***** Records shown

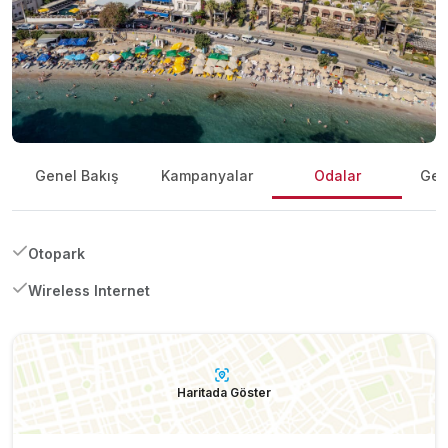
Genel Bakış
Kampanyalar
Odalar
Gene
Otopark
Wireless Internet
Haritada Göster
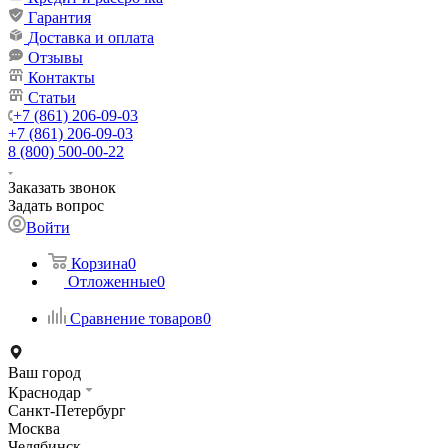
Гарантия
Доставка и оплата
Отзывы
Контакты
Статьи
+7 (861) 206-09-03
+7 (861) 206-09-03
8 (800) 500-00-22
Заказать звонок
Задать вопрос
Войти
Корзина
0
Отложенные
0
Сравнение товаров
0
Ваш город
Краснодар
Санкт-Петербург
Москва
Челябинск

**********

Exercise: Pictures do not belong in the copy. Reproduce the rest of the data exactly.

Response area:
Genel Bakış
Kampanyalar
Odalar
Gene
Otopark
Wireless Internet
Haritada Göster
Гарантия
Доставка и оплата
Отзывы
Контакты
Статьи
+7 (861) 206-09-03
+7 (861) 206-09-03
8 (800) 500-00-22
Заказать звонок
Задать вопрос
Войти
Корзина
0
Отложенные
0
Сравнение товаров
0
Ваш город
Краснодар
Санкт-Петербург
Москва
Челябинск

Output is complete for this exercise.